**MATERIAL PROVIDED**

* * *

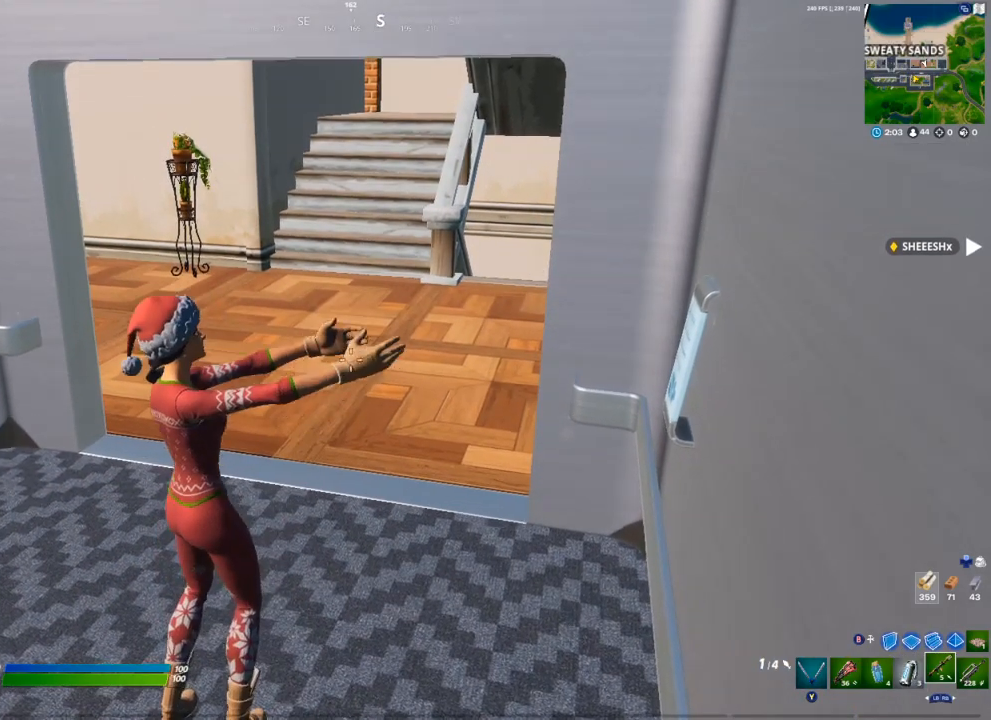
{"buttons": [], "left_stick": "center", "right_stick": "center", "events": []}
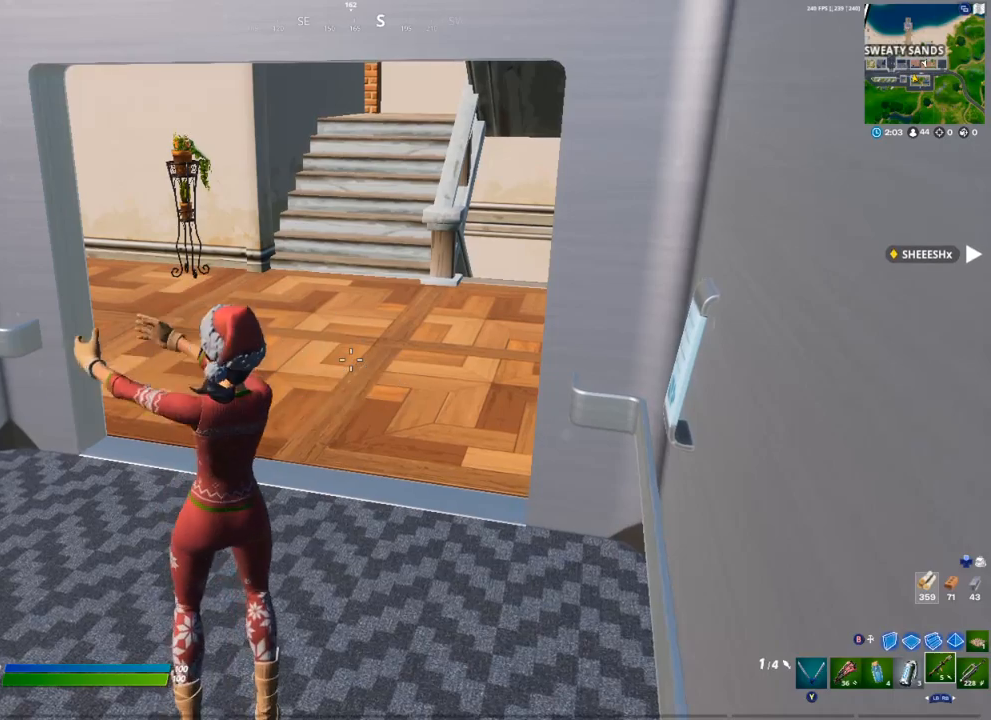
{"buttons": [], "left_stick": "center", "right_stick": "center", "events": []}
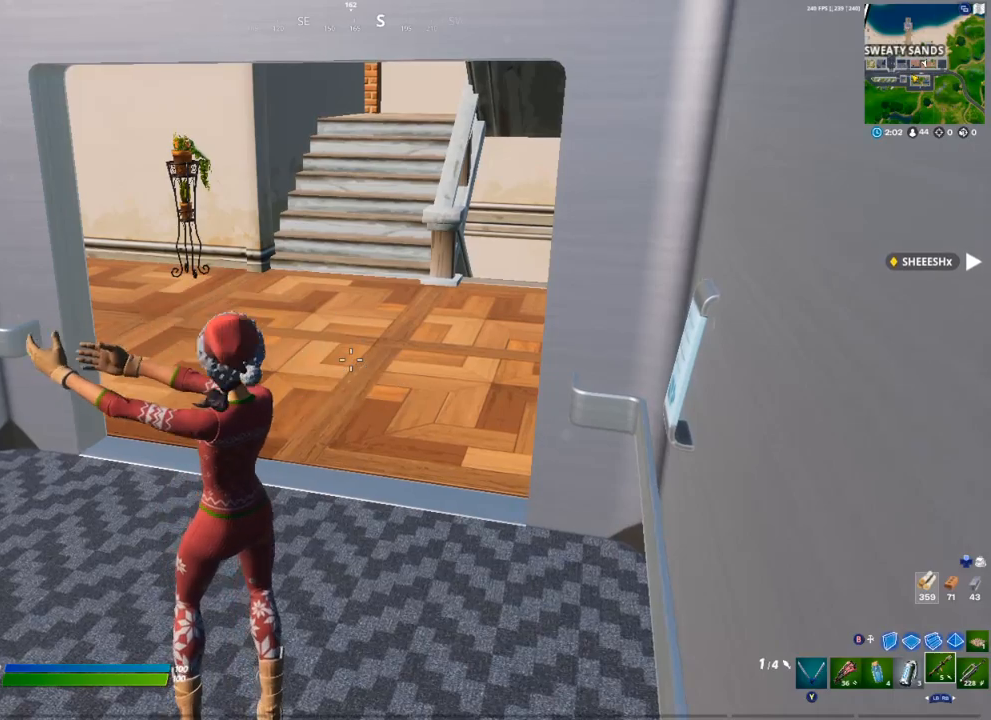
{"buttons": [], "left_stick": "center", "right_stick": "center", "events": []}
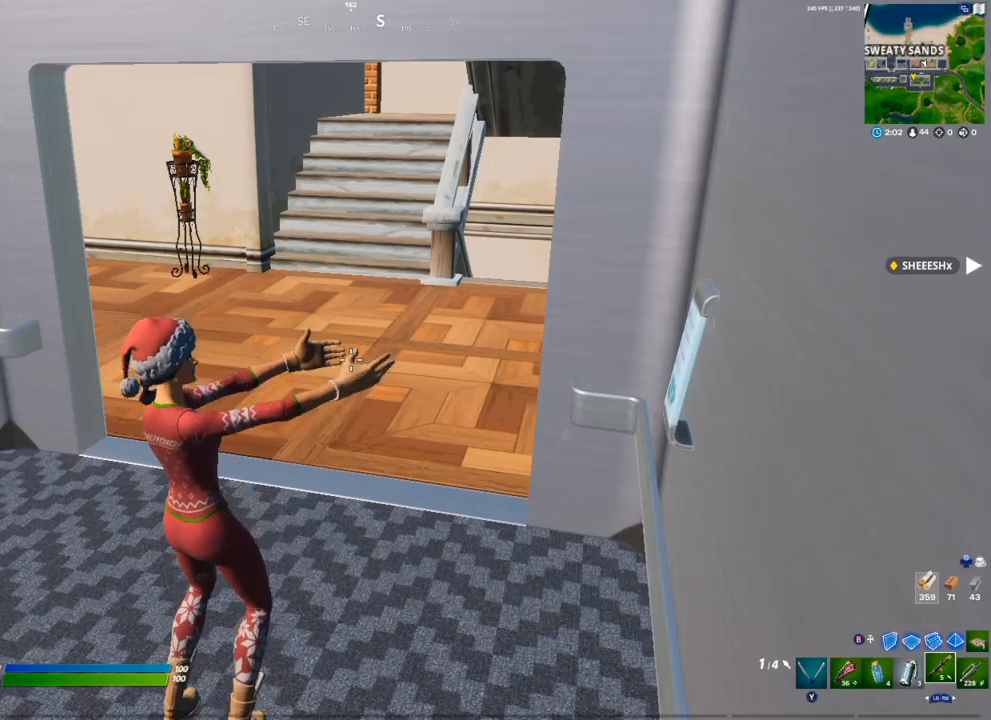
{"buttons": [], "left_stick": "center", "right_stick": "center", "events": []}
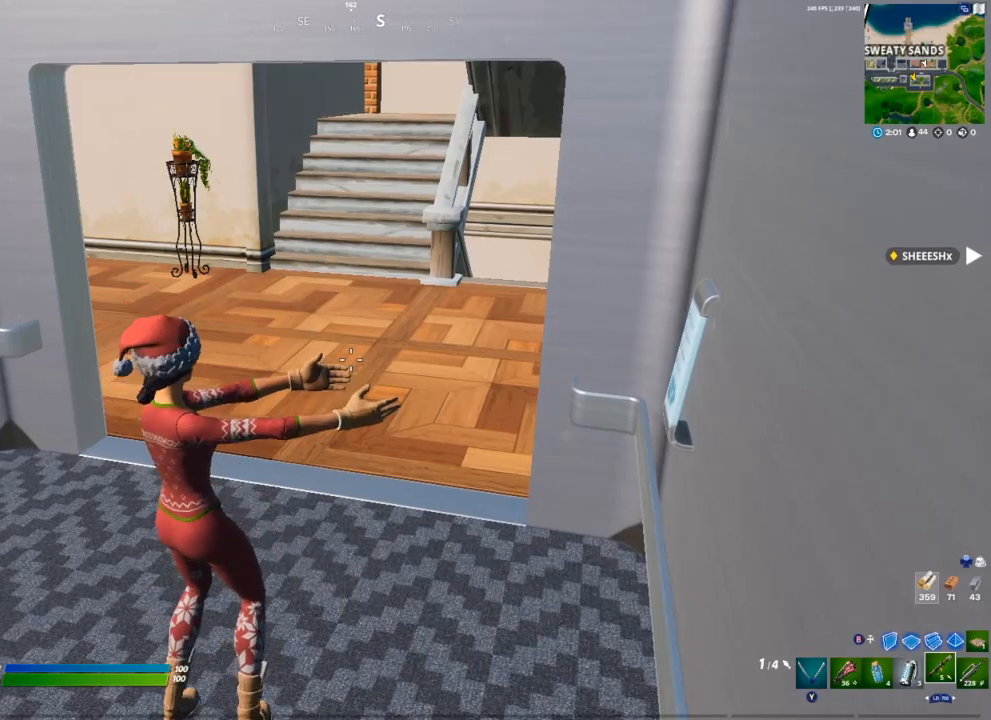
{"buttons": [], "left_stick": "center", "right_stick": "center", "events": []}
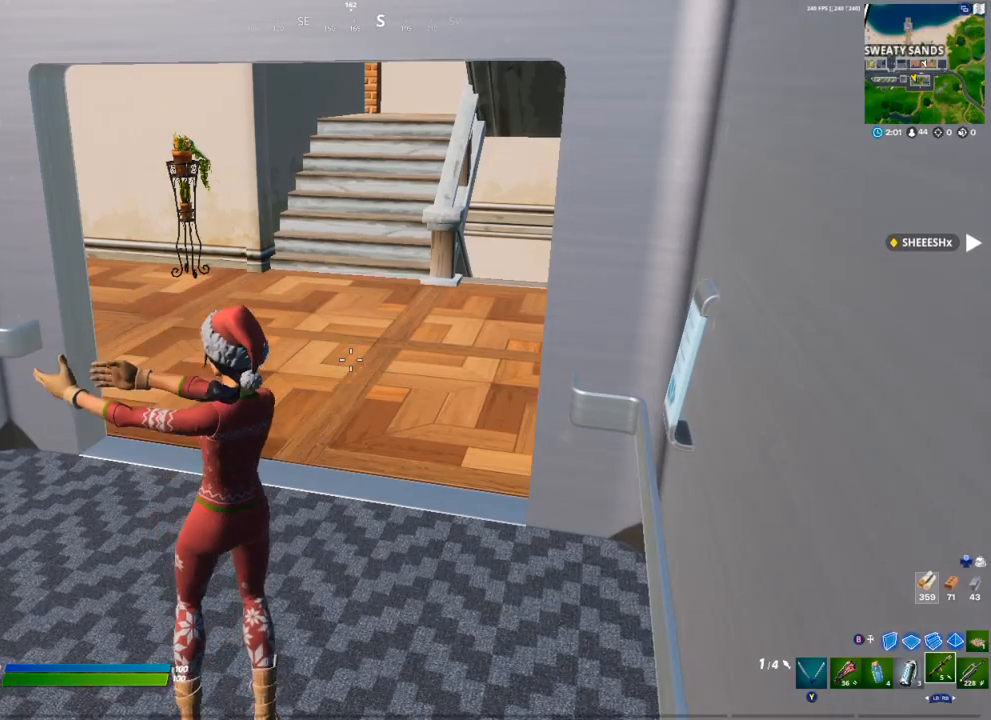
{"buttons": [], "left_stick": "center", "right_stick": "center", "events": []}
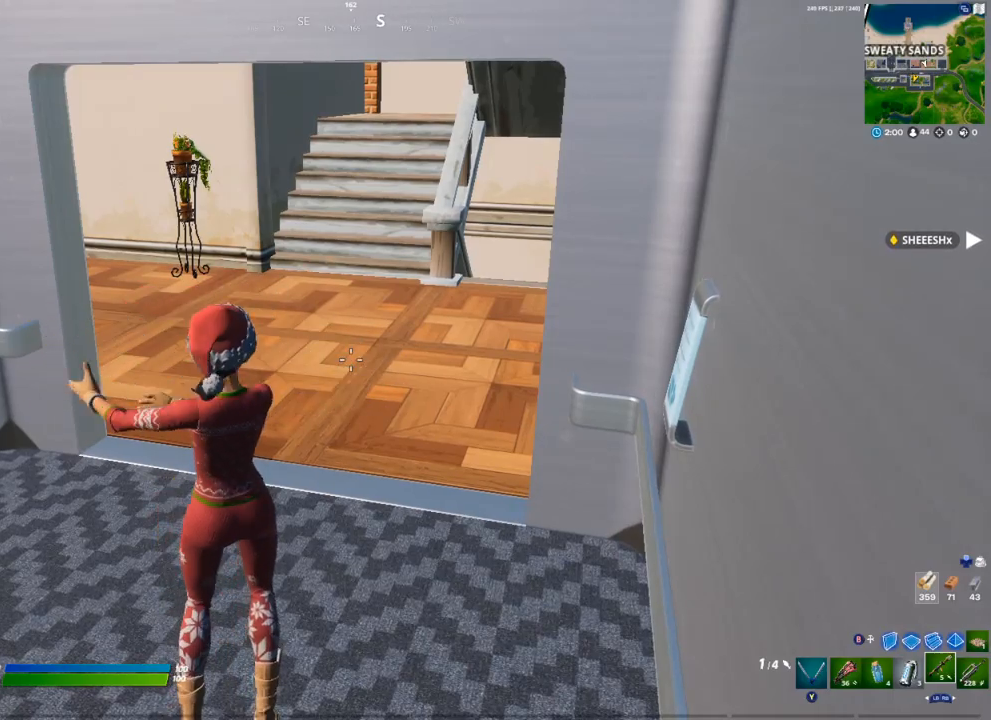
{"buttons": [], "left_stick": "center", "right_stick": "center", "events": []}
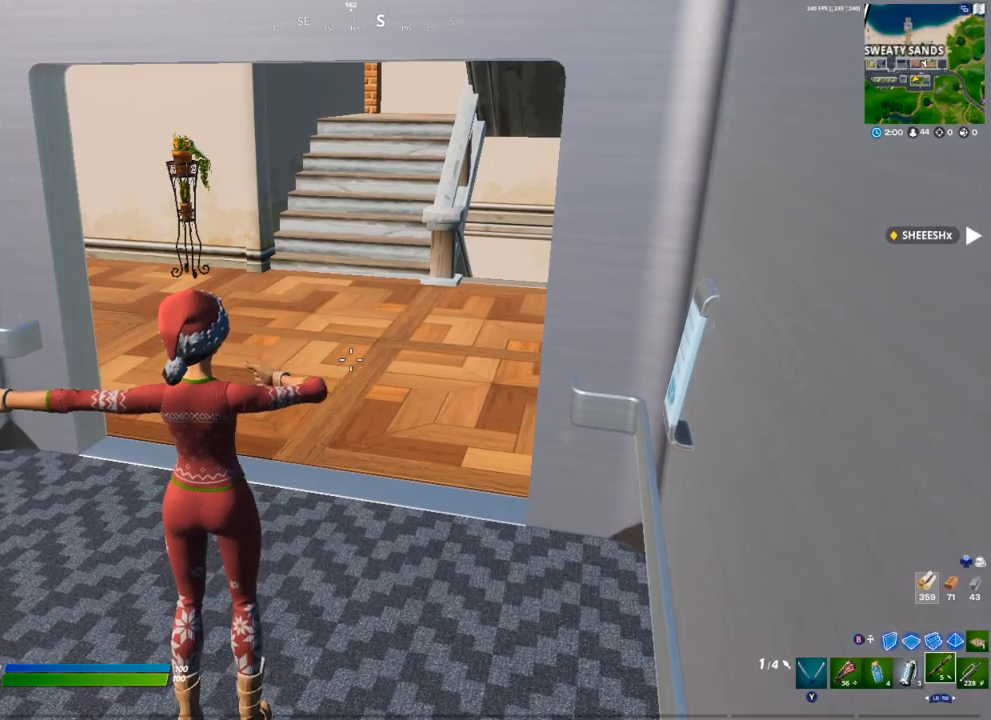
{"buttons": [], "left_stick": "up-left", "right_stick": "center", "events": [[450, "left_stick", "up-left"]]}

* * *

**TASK OBJECTIVE**
Give the material again exactly as it is, but keep the pictures out.

**RESPONSE TO THIS EXERCISE**
{"buttons": [], "left_stick": "center", "right_stick": "center", "events": []}
{"buttons": [], "left_stick": "center", "right_stick": "center", "events": []}
{"buttons": [], "left_stick": "center", "right_stick": "center", "events": []}
{"buttons": [], "left_stick": "center", "right_stick": "center", "events": []}
{"buttons": [], "left_stick": "center", "right_stick": "center", "events": []}
{"buttons": [], "left_stick": "center", "right_stick": "center", "events": []}
{"buttons": [], "left_stick": "center", "right_stick": "center", "events": []}
{"buttons": [], "left_stick": "up-left", "right_stick": "center", "events": [[450, "left_stick", "up-left"]]}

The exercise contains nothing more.